科学衛星『PLANET−B』による火星探査
(準備中)


 火星超高層大気に関する研究を行うために『PLANET−B』と呼ばれる国産の科学衛星が文部省宇宙科学研究所が中心となり、1998年8月に打ち上げられる予定です。火星は地球と異なり惑星の固有磁場が無く、また、仮にあっても、それが非常に微弱なために、太陽風が惑星の大気に直接衝突して、相互作用を行います。太陽風が超音速で流れているために火星でも、上の図にある様に、昼間側では惑星を包む様な形で衝撃波が形成されています。また、夜側では、彗星のように、太陽風によって吹き流された長いプラズマの尾が存在すると考えられています。太陽風の中の磁力線が惑星の電離層に引っかかりますが、周囲の部分は高速な太陽風とともに運動するために、この様な尾が形成されると考えられます。従って、主として、太陽風に起源を持つ磁場によって、地球と類似の磁気圏を形成していると考えられます。もしかすると、地球と同様に磁気圏と電離層を結ぶ電流が流れて、ある種のオーロラが発生している可能性があります。

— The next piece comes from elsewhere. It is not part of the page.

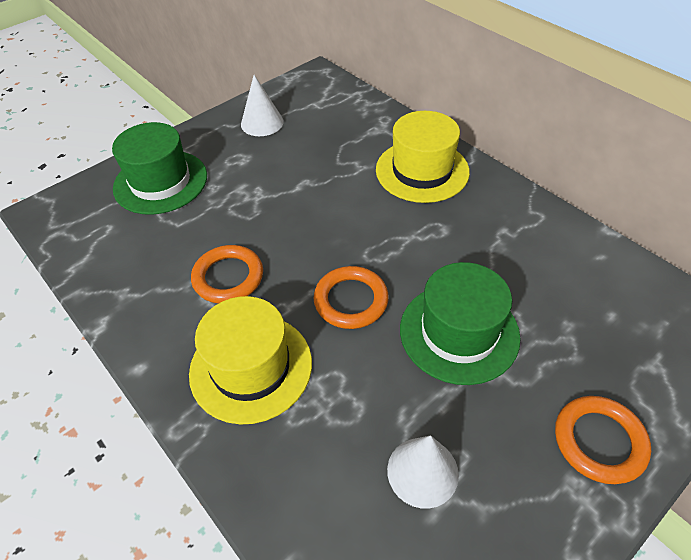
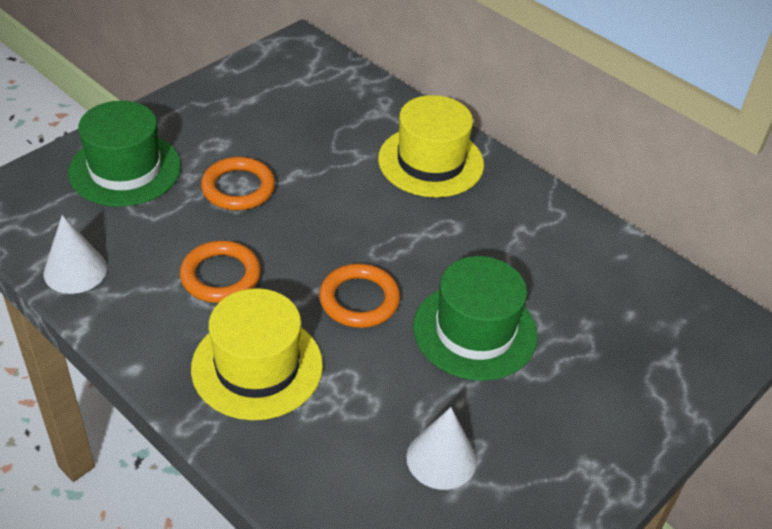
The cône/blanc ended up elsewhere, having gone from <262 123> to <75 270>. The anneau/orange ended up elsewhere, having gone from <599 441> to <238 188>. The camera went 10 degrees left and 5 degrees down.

 われわれの研究グループは、特にこの衝撃波と火星磁気圏尾部の構造および火星のオーロラ電流回路の研究を主目的として、プラズマ電子計測装置(ESA)をPLANET−Bに搭載し観測を行います。現在、エンジニアリング・モデル(EM)による予備的な試験を全て完了し、フライト・モデル(FM)の製作に取りかかっています。また、最終的な計測器の較正実験に向けて準備を進めている所です。